AGENCIAS | MADRID
Muchos volvieron a nacer el pasado 12 de enero, día que un terremoto de 7 grados en la escala Ritcher sacudió Haití. Uno de ellos es el embajador de España en el país caribeño, Juan Fernández Trigo, que pudo salvar la vida gracias a que un vehículo blindado que estaba aparcado en la planta baja de su residencia soportó parte del techo, evitando que cayera sobre él.
Fernández Trigo pudo cobijarse entre los escombros del edificio, en un hueco de unos 40 centímetros de ancho, aunque sufrió heridas graves en un brazo, según ha relatado hoy el secretario de Estado para Iberoamérica, Juan Pablo de Laiglesia, en un encuentro con periodistas en Madrid.
No corrió la misma suerte Pilar Juárez, funcionaria en la Embajada de la UE en Haití. Los restos de la segoviana, de 53 años, llegaron ayer a España. Sus familiares estudian acciones legales contra la ONU y la Unión Europea en función de los resultados de la autopsia que se practicará en Madrid. Está previsto que hoy se realice la autopsia a su cadáver para saber si murió en el acto.
Dos semanas después del terremoto que ha dejado unos de 150.000 muertos siguen apareciendo supervivientes entre los escombros. Un hombre de 35 años fue rescatado ayer por soldados estadounidenses en el centro de la capital. El hombre, identificado como Rico Duprévil, tiene una pierna y un pie fracturados. El rescatado, que no se sabe si se encontraba bajo los escombros desde el 12 de enero o si quedó atrapado tras una réplica, recibió primeros auxilios antes de ser trasladado a un hospital. Precisamente ayer se produjo una nueva réplica de 4,9 grados que sacudió la parte occidental de Haití.
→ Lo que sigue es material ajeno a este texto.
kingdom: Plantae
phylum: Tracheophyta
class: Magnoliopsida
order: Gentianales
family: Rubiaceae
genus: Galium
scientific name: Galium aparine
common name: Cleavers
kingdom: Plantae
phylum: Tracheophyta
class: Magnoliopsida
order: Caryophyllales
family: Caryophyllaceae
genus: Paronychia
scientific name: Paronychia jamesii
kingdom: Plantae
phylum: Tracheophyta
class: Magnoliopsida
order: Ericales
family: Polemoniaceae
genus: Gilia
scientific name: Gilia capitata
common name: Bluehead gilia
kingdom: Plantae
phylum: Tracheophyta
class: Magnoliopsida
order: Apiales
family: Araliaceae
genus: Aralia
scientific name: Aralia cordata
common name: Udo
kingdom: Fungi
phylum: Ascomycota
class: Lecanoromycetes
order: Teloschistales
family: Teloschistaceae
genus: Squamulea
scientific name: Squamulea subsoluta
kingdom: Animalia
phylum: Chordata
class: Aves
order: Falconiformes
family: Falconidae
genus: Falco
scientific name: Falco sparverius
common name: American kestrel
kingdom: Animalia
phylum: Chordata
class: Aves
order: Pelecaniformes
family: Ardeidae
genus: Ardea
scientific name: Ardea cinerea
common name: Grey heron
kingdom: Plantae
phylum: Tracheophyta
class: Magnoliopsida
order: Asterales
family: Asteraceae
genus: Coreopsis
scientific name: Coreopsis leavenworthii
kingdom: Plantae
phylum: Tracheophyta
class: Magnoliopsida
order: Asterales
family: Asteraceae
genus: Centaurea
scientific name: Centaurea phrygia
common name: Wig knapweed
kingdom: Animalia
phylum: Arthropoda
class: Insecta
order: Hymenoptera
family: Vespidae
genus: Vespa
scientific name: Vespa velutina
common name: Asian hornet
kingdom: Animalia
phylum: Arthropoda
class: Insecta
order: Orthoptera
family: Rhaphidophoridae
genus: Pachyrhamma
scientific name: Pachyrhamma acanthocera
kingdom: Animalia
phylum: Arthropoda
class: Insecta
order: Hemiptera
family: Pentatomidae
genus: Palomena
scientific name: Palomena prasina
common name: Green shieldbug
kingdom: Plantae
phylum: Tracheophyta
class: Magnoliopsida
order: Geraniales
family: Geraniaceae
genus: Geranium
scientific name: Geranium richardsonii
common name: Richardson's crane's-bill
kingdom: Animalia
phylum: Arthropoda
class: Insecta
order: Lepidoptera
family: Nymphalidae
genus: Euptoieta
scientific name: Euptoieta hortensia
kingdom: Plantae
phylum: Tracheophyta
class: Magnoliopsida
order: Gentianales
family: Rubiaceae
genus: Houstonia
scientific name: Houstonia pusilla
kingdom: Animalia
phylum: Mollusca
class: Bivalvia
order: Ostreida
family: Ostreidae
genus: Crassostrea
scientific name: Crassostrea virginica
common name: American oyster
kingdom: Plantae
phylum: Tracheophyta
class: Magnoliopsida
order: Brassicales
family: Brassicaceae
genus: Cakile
El alojamiento se ha convertido ahora en una de las principales preocupaciones de las autoridades haitianas y de las agencias humanitarias dado el elevado número de personas que se quedaron sin hogar tras el terremoto. Por ello, el presidente hatiano, René Préval, ha solicitado 200.000 tiendas de campaña antes de que lleguen las lluvias de primavera. Según las estimaciones del Gobierno de Haití, unas 500.000 personas necesitan cobijo, si bien la Organización Internacional de Migraciones indicó que hasta el momento había identificado 591 campamentos improvisados en los que residen unos 692.000 desplazados.
Mientras, el Fondo Monetario Internacional aprobó ayer dos préstamos para Haití por valor de 114 millones de dólares, lo que representa la mayor cantidad de dinero que llegará al Gobierno tras el terremoto del pasado día 12.
Las cuatro familias españolas que adoptaron niños haitianos se reunieron ya con sus hijos y, tras pasar la primera noche "abrazados" a sus pequeños, estaba previsto que regresaran ayer a España. Padres e hijos comparecieron ayer ante los medios de comunicación en la residencia de la embajada de España en Santo Domingo, donde se produjo el encuentro.
Las familias recordaron que tras el terremoto que asoló Haití pasaron unos días de gran preocupación hasta que supieron que los pequeños estaban bien, y ayer se mostraron felices de tener por fin consigo a sus hijos. Se trata de Inma, madre de Tania, de tres años; Aurelio Fernández y Silvia, padres de Polycia, de cuatro años, a la que van a llamar Yanira; Cristina y Aurelio Márquez, padres de Nick, y Darío y Reyes, padres de Daphekaina. Junto a ellos figura Kelly, un niño que viajará a Castilla-La Mancha para ser operado de una parálisis facial y luego regresará a Haití, al no estar en proceso de adopción.